### Text excerpt
## start

Returns 1 if both \(A\) and \(B\) are 1, otherwise returns 0.
Other ways to represent AND bitwise operation in literature and references are: \( \cdot, \land, \&, \cap, \text{AND}, \text{conjunction} \).

A	B	A & B
0	0	0
0	1	0
1	0	0
1	1	1

OR ( \(|\) )
Binary operator, receives two entries (\(A\),\(B\)) and calculates only one as exit.
Returns 1 if either \(A\) or \(B\), or both are 1, otherwise returns 0. Other ways to represent OR bitwise operations in literature and references are: \( +, \lor, \cup, \text{OR}, \text{disjunction} \).

A	B	A \| B
0	0	0
0	1	1
1	0	1
1	1	1

XOR (^)
Exclusive or.
Binary operator, receives two entries (\(A\),\(B\)) and calculates only one as exit.
Returns 1 if \(A\) and \(B\) are different, otherwise returns 0. This one, or that one, but not both.
Other ways to represent XOR bitwise operations in literature and references are: \( \oplus, \text{XOR}, \text{exclusive or} \).

A	B	A ^ B
0	0	0
0	1	1
1	0	1
1	1	0

NOT (~)
Unary operator, receives one entry (\(A\)) and calculates only one as exit.
Returns 1 if \(A\) is 0, otherwise returns 0.
Returns the negation of \(A\).
Other ways to represent NOT bitwise operations in literature and references are: ~,\(\neg, \bar{A}, \text{NOT}, \text{complement} \).

A	~A
0	1
1	0

Left shift (<<)
Binary operator, receives two entries (\(A\), \(n\)) and calculates one as exit.
Shifts the bits of \(A\) to the left by \(n\) positions.
Fills the vacated bits on the right with 0.
Looking out on decimal value of the bitset, it multiplies \(A\) per two \(n\) times, this is, multiplies \(A \cdot 2^n\).

\(A_2\)	\(A_{10}\)	n	A << n	\(A_{10}\)
1	1	1	10	2
11	3	1	110	6
101	5	1	1010	10
1	1	3	1000	8
1011101	93	2	101110100	372

Right shift (>>)
Binary operator, receives two entries (\(A\), \(n\)) and calculates one as exit.
Shifts the bits of \(A\) to the right by \(n\) positions.
Fills the vacated bits on the left with 0.
Looking out on decimal value of the bitset, it divides \(A\) over two \(n\) times, this is, divides \( \lfloor \frac{A}{2^n} \rfloor \).

\(A_2\)	\(A_{10}\)	n	A >> n	\(A_{10}\)
1	1	1	0	0
11	3	1	1	1
101	5	1	10	2
1000	8	3	1	1
1000001111	527	3	1000001	65

These operations are called bitwise operations.

The last thing we need to know is that, as operators, these have an identity element, an element that, if you operate them with a number \(A\), the result is \(A\) itself.
The identity for the algebraic sum is the zero, because \(A + 0 = A\), the identity for algebraic multiplication is one, because \(A * 1 = A\).

Is ease to see then, that every single one of our bitwise has an identity, also, as we defined before, our element must be on the form \(I \in \mathbb{B}\). For this to be clear let's try this concept between bitsets, and not only bits.

## end

### Items
## start

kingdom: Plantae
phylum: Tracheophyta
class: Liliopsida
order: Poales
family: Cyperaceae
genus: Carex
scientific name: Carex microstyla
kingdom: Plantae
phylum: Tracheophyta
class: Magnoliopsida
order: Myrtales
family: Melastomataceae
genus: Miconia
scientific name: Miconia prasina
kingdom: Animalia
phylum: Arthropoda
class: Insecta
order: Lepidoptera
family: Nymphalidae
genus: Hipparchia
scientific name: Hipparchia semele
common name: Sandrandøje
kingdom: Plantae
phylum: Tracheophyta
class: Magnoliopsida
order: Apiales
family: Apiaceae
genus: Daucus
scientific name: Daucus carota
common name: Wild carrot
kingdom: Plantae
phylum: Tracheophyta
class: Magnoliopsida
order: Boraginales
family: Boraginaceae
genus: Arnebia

## end

### Your tasks
- a) In the bitwise operations text, copy the part that opens with the words containing "Shifts the bits of \(A\) to the right" and closes with "is \(A\) itself.".
- b) Based on the bitwise operations text, answer yes or no to each statement below and quote the words from the text that decide it.
(i) The NOT operator receives two entries.
(ii) Left shift fills the vacated bits on the right with 0.
(iii) XOR returns 1 when both A and B are 1.
- c) According to the bitwise operations text, what is the identity for algebraic multiplication?

### Task-by-task results
- a)
Shifts the bits of \(A\) to the right by \(n\) positions.
Fills the vacated bits on the left with 0.
Looking out on decimal value of the bitset, it divides \(A\) over two \(n\) times, this is, divides \( \lfloor \frac{A}{2^n} \rfloor \).

\(A_2\)	\(A_{10}\)	n	A >> n	\(A_{10}\)
1	1	1	0	0
11	3	1	1	1
101	5	1	10	2
1000	8	3	1	1
1000001111	527	3	1000001	65

These operations are called bitwise operations.

The last thing we need to know is that, as operators, these have an identity element, an element that, if you operate them with a number \(A\), the result is \(A\) itself.

- b)
(i) No: "Unary operator, receives one entry"
(ii) Yes: "Fills the vacated bits on the right with 0."
(iii) No: "This one, or that one, but not both."

- c) One.